2014 Hurricane Season

Hurricane IreneHurricane season begins June 1st and ends November 30th, with the peak threat period from mid-August through October. A “near-normal or below-normal” hurricane season is expected for the Atlantic Basin this year according to the forecast from the National Oceanic and Atmospheric Administration’s Climate Prediction Center. The forecast calls for a 70 percent chance of 8 to 13 named storms (with winds of 39 mph or higher), of which 3 to 6 could become hurricanes (with winds of 74 mph or higher) and of those 1 to 2 will become major hurricanes (with winds of 111 mph or higher, ranking Category 3, 4 or 5). As with every hurricane season, it is important to have a hurricane preparedness plan in place. Information on individual and family preparedness can be found at www.ready.gov and www.nhc.noaa.gov/prepare/.

USACE Role in Hurricane Response
Each year, the U.S. Army Corps of Engineers, part of the federal government’s unified national response to disasters and emergencies, sends hundreds of people to respond to disasters around the world. USACE employees stand ready to engage in severe weather emergency support missions. FEMA assigns USACE missions to include: debris management, commodities distribution, temporary housing, temporary roofing, emergency power, infrastructure assessment, and support to urban search and rescue.

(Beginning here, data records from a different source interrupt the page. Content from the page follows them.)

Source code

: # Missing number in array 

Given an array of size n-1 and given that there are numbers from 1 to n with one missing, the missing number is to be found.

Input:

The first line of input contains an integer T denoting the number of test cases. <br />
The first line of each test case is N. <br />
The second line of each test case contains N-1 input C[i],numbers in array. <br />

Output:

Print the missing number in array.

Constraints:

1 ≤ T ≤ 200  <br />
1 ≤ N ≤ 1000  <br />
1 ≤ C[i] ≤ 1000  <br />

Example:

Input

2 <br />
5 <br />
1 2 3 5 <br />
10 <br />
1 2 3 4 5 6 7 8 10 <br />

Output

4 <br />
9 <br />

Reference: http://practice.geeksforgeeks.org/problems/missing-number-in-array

  • USACE has more than 50 specially trained response teams ready to perform a wide range of public works and engineering-related support missions.
  • USACE uses pre-awarded contracts that can be quickly activated for missions such as debris removal, temporary roofing, water and commodities distribution, and generator installation.
  • When disasters occur, USACE teams and other resources are mobilized from across the country to assist our local districts and offices to deliver our response missions.

Preparedness Tips

  • Build an emergency kit and make a family communication plan.
  • Listen to your all-weather radio or TV for information.
  • During the hurricane, take refuge in a small interior room, closet or hallway on the lowest level.
  • Stay alert for extended rainfall and subsequent flooding even after the hurricane or tropical storm has ended.
  • Follow the local officials’ evacuation order! If you evacuated, return home only when officials say it is safe.
  • After the hurricane has passed, drive only if necessary and avoid flooded roads and washed out bridges.